In its official WeChat account, the Shanghai government reported that both entering and leaving the site was forbidden, and that all tourists would have to wait for a negative PCR result before exiting. In addition, it said that anyone who had visited the park since October 27 should be tested for three consecutive days.
The sudden closure, however, did not prevent visitors from enjoying the rides, which continued to operate. In images shared on Weibo (the Chinese Twitter) workers in protective suits were seen taking samples while fireworks go off in the background. A user reflected: “It’s the most beautiful place to do a PCR.”
Although the number of people who could not leave has not been confirmed, local authorities reported Tuesday that 400,000 people – including staff – were tested. Official sources stated that all the tourists tested negative and were allowed to leave at 8.30pm. This is not the first time that visitors have been trapped in Disney Shanghai due to Covid-19; last November, more than 30,000 people were kept in the park for hours after authorities ordered everyone present to be tested, following a close contact.
Local officials have not provided any details on whether there is a new outbreak in the city, although 1.3 million residents of the central Yangpu district were ordered to stay home on Friday. In a statement released on Monday, the park announced: “We will notify guests as soon as we have a confirmed date to resume operations.” This same formula was used in March, when the resort remained closed for three months due to an increase in cases that led to Draconian lockdown rules. When the park opened in the summer, it did so with many restrictions, less capacity and fewer employees.

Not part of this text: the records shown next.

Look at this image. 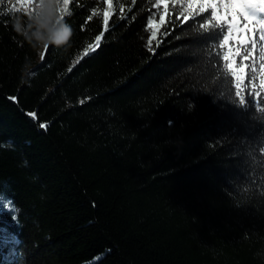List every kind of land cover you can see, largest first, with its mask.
<instances>
[{
    "label": "trees",
    "instance_id": "obj_1",
    "mask_svg": "<svg viewBox=\"0 0 264 264\" xmlns=\"http://www.w3.org/2000/svg\"><path fill=\"white\" fill-rule=\"evenodd\" d=\"M67 9L0 6V264H264L257 59L238 79L223 41L190 43L214 12L188 0ZM38 20L70 41L38 42Z\"/></svg>",
    "mask_w": 264,
    "mask_h": 264
},
{
    "label": "rangeland",
    "instance_id": "obj_2",
    "mask_svg": "<svg viewBox=\"0 0 264 264\" xmlns=\"http://www.w3.org/2000/svg\"><path fill=\"white\" fill-rule=\"evenodd\" d=\"M67 5L64 0H0V6L9 11H22L27 14L37 12L52 16L57 21L62 20L67 14ZM191 8L212 9L215 19L223 21L227 26L226 36L229 38L223 45L225 56L228 57L227 65L235 77L238 79L243 77L245 62L254 57L259 63L261 83L264 80V0H245L234 6L229 0H209L206 5L195 3ZM45 45L46 42L43 43L40 53L46 50ZM9 205H11L9 201L0 197V212L12 214L5 210ZM1 237L3 235L0 230Z\"/></svg>",
    "mask_w": 264,
    "mask_h": 264
},
{
    "label": "snow or ice",
    "instance_id": "obj_3",
    "mask_svg": "<svg viewBox=\"0 0 264 264\" xmlns=\"http://www.w3.org/2000/svg\"><path fill=\"white\" fill-rule=\"evenodd\" d=\"M65 3H68L69 0H64ZM155 2L157 4H160V3H166V0H155ZM209 2V0H188V6L189 8H191V6L195 3H202L204 5H206L207 3ZM245 2V0H229V3H231L233 6L237 3H243ZM227 6V5H226ZM215 15V13H209L208 15H205V16H201L198 20H193L191 22L188 23V28L191 29L193 28L194 25H198V28H197V38H194L192 41H190V43H195L197 45L201 44V43H206L208 40H215L216 43H217V46L220 45L221 41H223L224 43L227 42L228 38L227 36L224 35V32L226 31V29L224 28H220V29H217L214 31V34H205L203 32H200V29L204 28V25L205 23L209 22L210 21V18L213 17ZM247 19V17H245ZM159 19L161 21H163V16L159 17ZM233 19L235 20V16L233 17ZM105 24L107 25V13H105ZM173 25L174 26H179V25H176V22L175 20L173 21ZM148 26L151 27L152 26V20L149 19L148 20ZM20 25H17L16 24V28L17 30L19 31L20 30ZM167 32V30H166ZM67 36L64 35L63 36V39H66ZM96 41H100L101 39V36L100 35H97L95 37ZM145 39H148L147 37H145ZM176 39H181V36H176ZM148 42L151 43V40L148 39ZM91 47V45H90ZM85 52H87V49H85ZM228 57L225 56V59H227ZM42 59H43V56H42ZM261 86L264 87V80H262L261 82ZM39 127L41 128H44L46 127V125L44 124H40ZM6 211L8 212H12L13 214L15 213V208H14V205H9L5 208Z\"/></svg>",
    "mask_w": 264,
    "mask_h": 264
},
{
    "label": "clouds",
    "instance_id": "obj_4",
    "mask_svg": "<svg viewBox=\"0 0 264 264\" xmlns=\"http://www.w3.org/2000/svg\"><path fill=\"white\" fill-rule=\"evenodd\" d=\"M16 24L20 25L19 19L16 21ZM34 24H35V30L32 32V36L38 42L46 41V42H56L57 44H59V43L67 44L71 39L72 30L66 24H61L59 26V28L56 29V31L61 33L62 36H64V35L67 36V38L63 39L62 41H53L51 39V37L49 36L51 29L49 28L47 22H45L43 20H38V21L34 22Z\"/></svg>",
    "mask_w": 264,
    "mask_h": 264
}]
</instances>
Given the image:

In recent months, China has experienced several new Covid outbreaks, which have been attributed to the highly contagious Omicron variant. In images that went viral last weekend, workers at the Foxconn factory in Zhengzhou (the world’s largest iPhone factory) were seen escaping the facility to avoid a lockdown. In one video, several people were seen climbing over fences, while another showed workers sitting next to their luggage on the side of a road while a person wearing protective equipment sprayed them with disinfectant. On Monday, Foxconn denied the rumors that 20,000 employees had been diagnosed with Covid-19.
Last week, the Universal Studios Beijing theme park also closed for five days, and all its visitors had to be quarantined for a few days. On Tuesday, after having detected a positive case, Macau started a round of tests for its 700,000 inhabitants, while Guangzhou has canceled more than 500 flights due to the recent increase in Covid cases in its territory. According to data from the National Health Commission, China – the most populous nation on the planet – has only reported 260,506 cases and 5,226 deaths since the start of the pandemic.
While other parts of the world have relaxed coronavirus restrictions, China continues to strictly adhere to its zero Covid-19 policy, which is aimed at quickly curbing all transmission of the virus. Traveling to China remains hard due to the difficulty of obtaining a visa, the scarcity (and steep prices) of flights and the fact that all travelers must cover the cost of a mandatory seven-day hotel quarantine. The most optimistic analysts believe the situation will not change until the spring of 2023, after the annual legislative meeting is over and the political transition that begun at the 20th Congress of the Communist Party is complete.